Saša Ota, Marco Luchetta, Dario D'Angelo e Miran Hrovatin

Saša Ota, Marco Luchetta, Dario D’Angelo e Miran Hrovatin

La Fondazione Luchetta ha raccolto 17 tonnellate di cibo per 130 famiglie triestine da marzo a dicembre 2020

Diciassette tonnellate: tanto cibo è stato distribuito al Fondo Luchetta Ota D’Angelo Hrovatin a 130 famiglie triestine bisognose durante i primi dieci mesi della pandemia da marzo a dicembre dello scorso anno. Con questo aiuto, l’anniversario di oggi è stato probabilmente segnato al meglio: oggi sono passati 27 anni dalle riprese di un servizio sui bambini vittime della guerra nell’ex Jugoslavia per la RAI a Mostar, quando vennero uccisi il giornalista Marco Luchetta, il cameraman Saša Ota e il tecnico Dario D’Angelo.

Il fondo, che è stato istituito in onore della loro memoria, ha aiutato in questi decenni un gran numero di bambini provenienti da zone di guerra dalle aree in cui il governo è in difficoltà. Gli aiuti non si sono mai fermati, anche durante la pandemia, ma a causa della sospensione dei collegamenti internazionali, sono stati reindirizzati all’ambiente domestico, così che il fondo è diventato, come si legge nel comunicato, una vera “superpotenza” nel campo della affari sociali.
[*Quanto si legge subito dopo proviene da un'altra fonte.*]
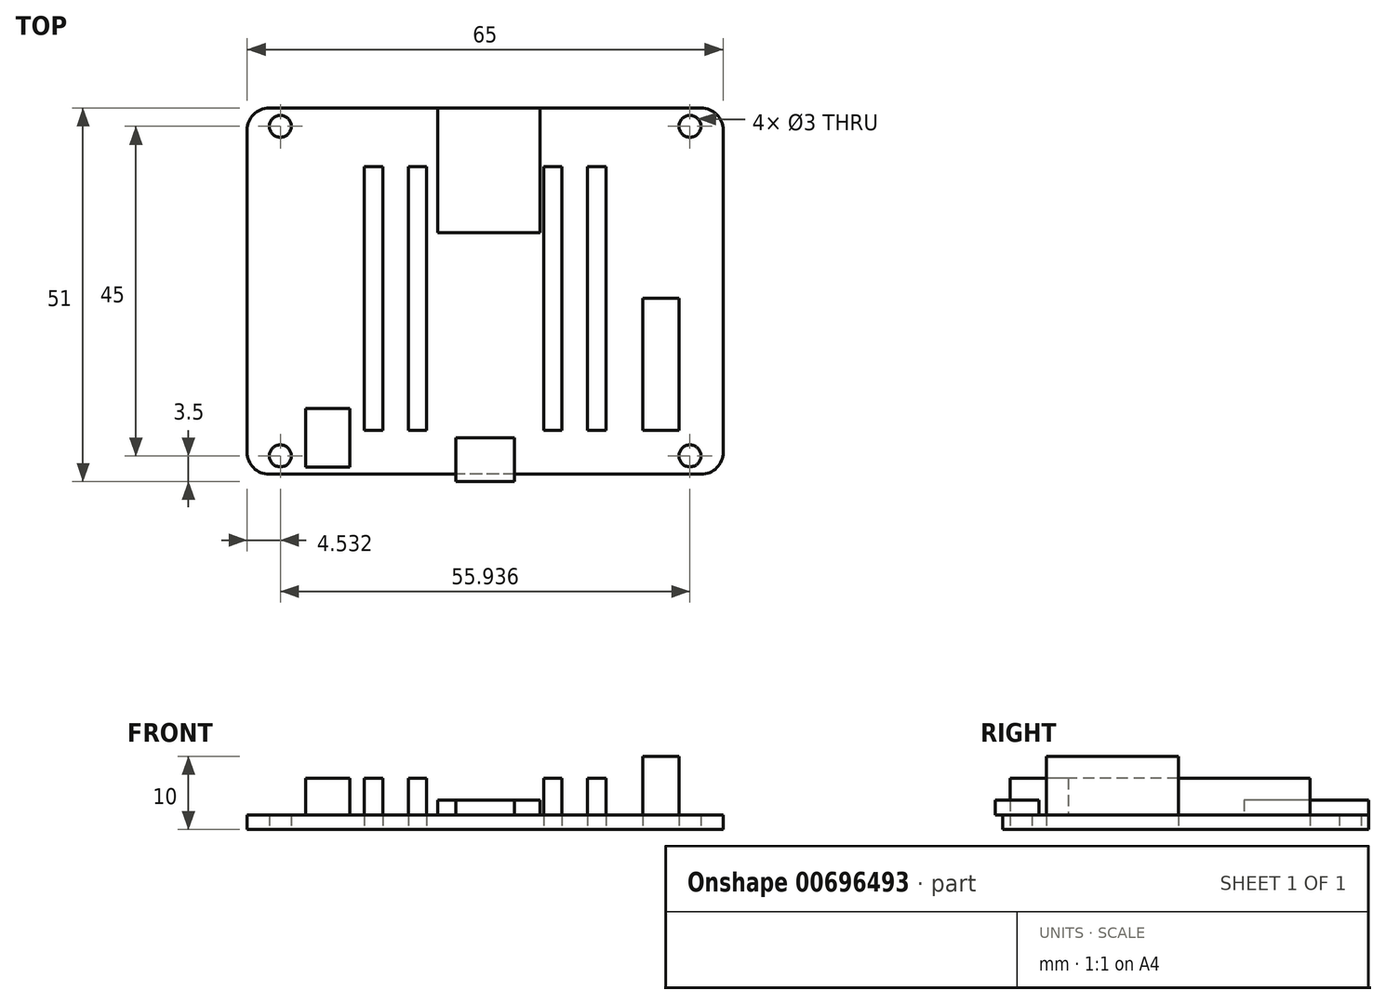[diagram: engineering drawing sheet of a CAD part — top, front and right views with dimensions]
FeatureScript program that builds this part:
annotation { "Feature Type Name" : "Feature", "Feature Type Description" : "" }
export const myFeature = defineFeature(function(context is Context, id is Id, definition is map)
    precondition{}
    {
        {
            var Q0;
            Q0=qCreatedBy(makeId("Top.planeOp"),FACE);
            var sketch = newSketch(context, id + "F0", { "sketchPlane" : qUnion([Q0])});
            skLineSegment(sketch, "E0.bottom", {"start": v(29.5, -25) * mm, "end": v(-29.5, -25) * mm});
            skLineSegment(sketch, "E0.top", {"start": v(29.5, 25) * mm, "end": v(-29.5, 25) * mm});
            skLineSegment(sketch, "E0.left", {"start": v(32.5, -22) * mm, "end": v(32.5, 22) * mm});
            skLineSegment(sketch, "E0.right", {"start": v(-32.5, -22) * mm, "end": v(-32.5, 22) * mm});
            skPoint(sketch, "E0.middle", {"position": v(0, 0) * mm});
            skPoint(sketch, "E1.visualSharp", {"position": v(-32.5, 25) * mm});
            skArc(sketch, "E1.filletArc", {"start": v(-29.5, 25) * mm, "mid": v(-31.62, 24.12) * mm, "end": v(-32.5, 22) * mm});
            skPoint(sketch, "E2.visualSharp", {"position": v(32.5, 25) * mm});
            skArc(sketch, "E2.filletArc", {"start": v(32.5, 22) * mm, "mid": v(31.62, 24.12) * mm, "end": v(29.5, 25) * mm});
            skPoint(sketch, "E3.visualSharp", {"position": v(32.5, -25) * mm});
            skArc(sketch, "E3.filletArc", {"start": v(29.5, -25) * mm, "mid": v(31.62, -24.12) * mm, "end": v(32.5, -22) * mm});
            skPoint(sketch, "E4.visualSharp", {"position": v(-32.5, -25) * mm});
            skArc(sketch, "E4.filletArc", {"start": v(-32.5, -22) * mm, "mid": v(-31.62, -24.12) * mm, "end": v(-29.5, -25) * mm});
            skCircle(sketch, "E5", {"center": v(-27.97, 22.5) * mm, "radius": 1.5 * mm});
            skLineSegment(sketch, "E6", {"start": v(-27.97, 24) * mm, "end": v(-27.97, 25) * mm, "construction": true});
            skLineSegment(sketch, "E7", {"start": v(-29.47, 22.45) * mm, "end": v(-32.47, 22.45) * mm, "construction": true});
            skLineSegment(sketch, "E8.MirrorCS", {"start": v(27.97, 24) * mm, "end": v(27.97, 25) * mm, "construction": true});
            skLineSegment(sketch, "E9.MirrorCS", {"start": v(29.47, 22.45) * mm, "end": v(32.47, 22.45) * mm, "construction": true});
            skCircle(sketch, "E10.MirrorC", {"center": v(27.97, 22.5) * mm, "radius": 1.5 * mm});
            skLineSegment(sketch, "E11.MirrorCS", {"start": v(-29.47, -22.45) * mm, "end": v(-32.47, -22.45) * mm, "construction": true});
            skLineSegment(sketch, "E12.MirrorCS", {"start": v(-27.97, -24) * mm, "end": v(-27.97, -25) * mm, "construction": true});
            skCircle(sketch, "E13.MirrorC", {"center": v(-27.97, -22.5) * mm, "radius": 1.5 * mm});
            skArc(sketch, "E14.MirrorCS", {"start": v(-29.5, -25) * mm, "mid": v(-31.62, -24.12) * mm, "end": v(-32.5, -22) * mm});
            skCircle(sketch, "E15.MirrorC", {"center": v(27.97, -22.5) * mm, "radius": 1.5 * mm});
            skLineSegment(sketch, "E16.bottom", {"start": v(21.5, -19) * mm, "end": v(26.5, -19) * mm});
            skLineSegment(sketch, "E16.top", {"start": v(21.5, -1) * mm, "end": v(26.5, -1) * mm});
            skLineSegment(sketch, "E16.left", {"start": v(21.5, -19) * mm, "end": v(21.5, -1) * mm});
            skLineSegment(sketch, "E16.right", {"start": v(26.5, -19) * mm, "end": v(26.5, -1) * mm});
            skLineSegment(sketch, "E17", {"start": v(24, -19) * mm, "end": v(24, -25) * mm, "construction": true});
            skLineSegment(sketch, "E18", {"start": v(26.5, -13.01) * mm, "end": v(32.5, -13.01) * mm, "construction": true});
            skLineSegment(sketch, "E19.bottom", {"start": v(-6.5, 26) * mm, "end": v(7.5, 26) * mm});
            skLineSegment(sketch, "E19.top", {"start": v(-6.5, 8) * mm, "end": v(7.5, 8) * mm});
            skLineSegment(sketch, "E19.left", {"start": v(-6.5, 26) * mm, "end": v(-6.5, 8) * mm});
            skLineSegment(sketch, "E19.right", {"start": v(7.5, 26) * mm, "end": v(7.5, 8) * mm});
            skLineSegment(sketch, "E20", {"start": v(-6.62, 26) * mm, "end": v(-6.62, 25) * mm, "construction": true});
            skLineSegment(sketch, "E21", {"start": v(7.5, 14.4) * mm, "end": v(32.5, 14.4) * mm, "construction": true});
            skLineSegment(sketch, "E22.bottom", {"start": v(14, 17) * mm, "end": v(16.5, 17) * mm});
            skLineSegment(sketch, "E22.top", {"start": v(14, -19) * mm, "end": v(16.5, -19) * mm});
            skLineSegment(sketch, "E22.left", {"start": v(14, 17) * mm, "end": v(14, -19) * mm});
            skLineSegment(sketch, "E22.right", {"start": v(16.5, 17) * mm, "end": v(16.5, -19) * mm});
            skLineSegment(sketch, "E23", {"start": v(15.25, -19) * mm, "end": v(15.25, -25) * mm, "construction": true});
            skLineSegment(sketch, "E24", {"start": v(16.5, 5.64) * mm, "end": v(32.5, 5.64) * mm, "construction": true});
            skLineSegment(sketch, "E25.1.0.0", {"start": v(8, 17) * mm, "end": v(8, -19) * mm});
            skLineSegment(sketch, "E25.1.0.1", {"start": v(8, 17) * mm, "end": v(10.5, 17) * mm});
            skLineSegment(sketch, "E25.1.0.2", {"start": v(10.5, 17) * mm, "end": v(10.5, -19) * mm});
            skLineSegment(sketch, "E25.1.0.3", {"start": v(8, -19) * mm, "end": v(10.5, -19) * mm});
            skLineSegment(sketch, "E25.direction1", {"start": v(8, -19) * mm, "end": v(14, -19) * mm, "construction": true});
            skLineSegment(sketch, "E26.MirrorCS", {"start": v(-14, -19) * mm, "end": v(-16.5, -19) * mm});
            skLineSegment(sketch, "E27.MirrorCS", {"start": v(-15.25, -19) * mm, "end": v(-15.25, -25) * mm, "construction": true});
            skLineSegment(sketch, "E28.MirrorCS", {"start": v(-8, -19) * mm, "end": v(-10.5, -19) * mm});
            skLineSegment(sketch, "E29.MirrorCS", {"start": v(-16.5, 17) * mm, "end": v(-16.5, -19) * mm});
            skLineSegment(sketch, "E30.MirrorCS", {"start": v(-14, 17) * mm, "end": v(-14, -19) * mm});
            skLineSegment(sketch, "E31.MirrorCS", {"start": v(-8, -19) * mm, "end": v(-14, -19) * mm, "construction": true});
            skLineSegment(sketch, "E32.MirrorCS", {"start": v(-16.5, 5.64) * mm, "end": v(-32.5, 5.64) * mm, "construction": true});
            skLineSegment(sketch, "E33.MirrorCS", {"start": v(-8, 17) * mm, "end": v(-8, -19) * mm});
            skLineSegment(sketch, "E34.MirrorCS", {"start": v(-7.5, 14.4) * mm, "end": v(-32.5, 14.4) * mm, "construction": true});
            skLineSegment(sketch, "E35.MirrorCS", {"start": v(-10.5, 17) * mm, "end": v(-10.5, -19) * mm});
            skLineSegment(sketch, "E36.MirrorCS", {"start": v(-14, 17) * mm, "end": v(-16.5, 17) * mm});
            skLineSegment(sketch, "E37.MirrorCS", {"start": v(-8, 17) * mm, "end": v(-10.5, 17) * mm});
            skLineSegment(sketch, "E38.bottom", {"start": v(-4, -20) * mm, "end": v(4, -20) * mm});
            skLineSegment(sketch, "E38.top", {"start": v(-4, -26) * mm, "end": v(4, -26) * mm});
            skLineSegment(sketch, "E38.left", {"start": v(-4, -20) * mm, "end": v(-4, -26) * mm});
            skLineSegment(sketch, "E38.right", {"start": v(4, -20) * mm, "end": v(4, -26) * mm});
            skLineSegment(sketch, "E39", {"start": v(-1.87, -25) * mm, "end": v(-1.87, -26) * mm, "construction": true});
            skLineSegment(sketch, "E40", {"start": v(-4, -20.58) * mm, "end": v(-32.5, -20.58) * mm, "construction": true});
            skLineSegment(sketch, "E41.bottom", {"start": v(-24.5, -16) * mm, "end": v(-18.5, -16) * mm});
            skLineSegment(sketch, "E41.top", {"start": v(-24.5, -24) * mm, "end": v(-18.5, -24) * mm});
            skLineSegment(sketch, "E41.left", {"start": v(-24.5, -16) * mm, "end": v(-24.5, -24) * mm});
            skLineSegment(sketch, "E41.right", {"start": v(-18.5, -16) * mm, "end": v(-18.5, -24) * mm});
            skLineSegment(sketch, "E42", {"start": v(-20.96, -25) * mm, "end": v(-20.96, -24) * mm, "construction": true});
            skLineSegment(sketch, "E43", {"start": v(-32.5, -17.68) * mm, "end": v(-24.5, -17.68) * mm, "construction": true});
            skSolve(sketch);
        }
        {
            var Q0;
            Q0=makeQuery(id+"F0.imprint","IMPRINT",FACE,{"disambiguationData":[TD([[makeQuery(id+"F0.imprint","IMPRINT",EDGE,{"derivedFrom":sQuery(id+"F0.wireOp",EDGE,"E0.left")}),1.0]])]});
            var Q1;
            Q1=makeQuery(id+"F0.imprint","IMPRINT",FACE,{"disambiguationData":[TD([[makeQuery(id+"F0.imprint","IMPRINT",EDGE,{"derivedFrom":sQuery(id+"F0.wireOp",EDGE,"E41.bottom")}),-1.0]])]});
            var Q2;
            Q2=makeQuery(id+"F0.imprint","IMPRINT",FACE,{"disambiguationData":[TD([[makeQuery(id+"F0.imprint","IMPRINT",EDGE,{"derivedFrom":sQuery(id+"F0.wireOp",EDGE,"E26.MirrorCS")}),-1.0]])]});
            var Q3;
            Q3=makeQuery(id+"F0.imprint","IMPRINT",FACE,{"disambiguationData":[TD([[makeQuery(id+"F0.imprint","IMPRINT",EDGE,{"derivedFrom":sQuery(id+"F0.wireOp",EDGE,"E28.MirrorCS")}),-1.0]])]});
            var Q4;
            {var subQ5=sQuery(id+"F0.wireOp",EDGE,"E38.bottom");Q4=makeQuery(id+"F0.imprint","IMPRINT",FACE,{"disambiguationData":[TD([[makeQuery(id+"F0.imprint","IMPRINT",EDGE,{"derivedFrom":subQ5}),-1.0]])]});}
            var Q5;
            Q5=makeQuery(id+"F0.imprint","IMPRINT",FACE,{"disambiguationData":[TD([[makeQuery(id+"F0.imprint","IMPRINT",EDGE,{"derivedFrom":sQuery(id+"F0.wireOp",EDGE,"E25.1.0.0")}),1.0]])]});
            var Q6;
            Q6=makeQuery(id+"F0.imprint","IMPRINT",FACE,{"disambiguationData":[TD([[makeQuery(id+"F0.imprint","IMPRINT",EDGE,{"derivedFrom":sQuery(id+"F0.wireOp",EDGE,"E22.bottom")}),-1.0]])]});
            var Q7;
            Q7=makeQuery(id+"F0.imprint","IMPRINT",FACE,{"disambiguationData":[TD([[makeQuery(id+"F0.imprint","IMPRINT",EDGE,{"derivedFrom":sQuery(id+"F0.wireOp",EDGE,"E16.bottom")}),1.0]])]});
            var Q8;
            {var subQ5=sQuery(id+"F0.wireOp",EDGE,"E19.top");Q8=makeQuery(id+"F0.imprint","IMPRINT",FACE,{"disambiguationData":[TD([[makeQuery(id+"F0.imprint","IMPRINT",EDGE,{"derivedFrom":subQ5}),1.0]])]});}
            extrude(context, id + "F1", {"entities" : qUnion([Q0, Q1, Q2, Q3, Q4, Q5, Q6, Q7, Q8]), "depth" : 2 * mm, "offsetDistance" : 25 * mm});
        }
        {
            var Q0;
            Q0=makeQuery(id+"F0.imprint","IMPRINT",FACE,{"disambiguationData":[TD([[makeQuery(id+"F0.imprint","IMPRINT",EDGE,{"derivedFrom":sQuery(id+"F0.wireOp",EDGE,"E25.1.0.0")}),1.0]])]});
            var Q1;
            Q1=makeQuery(id+"F0.imprint","IMPRINT",FACE,{"disambiguationData":[TD([[makeQuery(id+"F0.imprint","IMPRINT",EDGE,{"derivedFrom":sQuery(id+"F0.wireOp",EDGE,"E22.bottom")}),-1.0]])]});
            var Q2;
            Q2=makeQuery(id+"F0.imprint","IMPRINT",FACE,{"disambiguationData":[TD([[makeQuery(id+"F0.imprint","IMPRINT",EDGE,{"derivedFrom":sQuery(id+"F0.wireOp",EDGE,"E28.MirrorCS")}),-1.0]])]});
            var Q3;
            Q3=makeQuery(id+"F0.imprint","IMPRINT",FACE,{"disambiguationData":[TD([[makeQuery(id+"F0.imprint","IMPRINT",EDGE,{"derivedFrom":sQuery(id+"F0.wireOp",EDGE,"E26.MirrorCS")}),-1.0]])]});
            extrude(context, id + "F2", {"entities" : qUnion([Q0, Q1, Q2, Q3]), "depth" : 7 * mm, "offsetDistance" : 25 * mm});
        }
        {
            var Q0;
            {var subQ5=sQuery(id+"F0.wireOp",EDGE,"E19.top");Q0=makeQuery(id+"F0.imprint","IMPRINT",FACE,{"disambiguationData":[TD([[makeQuery(id+"F0.imprint","IMPRINT",EDGE,{"derivedFrom":subQ5}),1.0]])]});}
            extrude(context, id + "F3", {"entities" : qUnion([Q0]), "depth" : 4 * mm, "offsetDistance" : 25 * mm, "hasSecondDirection" : true, "secondDirectionOppositeDirection" : true, "secondDirectionDepth" : -2 * mm});
        }
        {
            var Q0;
            Q0=makeQuery(id+"F0.imprint","IMPRINT",FACE,{"disambiguationData":[TD([[makeQuery(id+"F0.imprint","IMPRINT",EDGE,{"derivedFrom":sQuery(id+"F0.wireOp",EDGE,"E16.bottom")}),1.0]])]});
            extrude(context, id + "F4", {"entities" : qUnion([Q0]), "depth" : 10 * mm, "offsetDistance" : 25 * mm});
        }
        {
            var Q0;
            {var subQ5=sQuery(id+"F0.wireOp",EDGE,"E38.bottom");Q0=makeQuery(id+"F0.imprint","IMPRINT",FACE,{"disambiguationData":[TD([[makeQuery(id+"F0.imprint","IMPRINT",EDGE,{"derivedFrom":subQ5}),-1.0]])]});}
            var Q1;
            {var subQ5=sQuery(id+"F0.wireOp",EDGE,"E38.top");Q1=makeQuery(id+"F0.imprint","IMPRINT",FACE,{"disambiguationData":[TD([[makeQuery(id+"F0.imprint","IMPRINT",EDGE,{"derivedFrom":subQ5}),1.0]])]});}
            extrude(context, id + "F5", {"entities" : qUnion([Q0, Q1]), "depth" : 4 * mm, "offsetDistance" : 25 * mm, "hasSecondDirection" : true, "secondDirectionOppositeDirection" : true, "secondDirectionDepth" : -2 * mm});
        }
        {
            var Q0;
            Q0=makeQuery(id+"F0.imprint","IMPRINT",FACE,{"disambiguationData":[TD([[makeQuery(id+"F0.imprint","IMPRINT",EDGE,{"derivedFrom":sQuery(id+"F0.wireOp",EDGE,"E41.bottom")}),-1.0]])]});
            extrude(context, id + "F6", {"entities" : qUnion([Q0]), "depth" : 7 * mm, "offsetDistance" : 25 * mm, "hasSecondDirection" : true, "secondDirectionOppositeDirection" : true, "secondDirectionDepth" : -2 * mm});
        }
    });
Se nel 2019 ha distribuito 8516 chilogrammi di cibo (circa 709 kg al mese) tra circa 60 famiglie bisognose, questo numero è raddoppiato da marzo a dicembre dello scorso anno: come già accennato, sono state distribuite più di 17 tonnellate di cibo in dieci mesi (1709 ) a 130 famiglie, grazie sia agli operatori e ai che ai tanti negozi e privati ​​che collaborano con il fondo.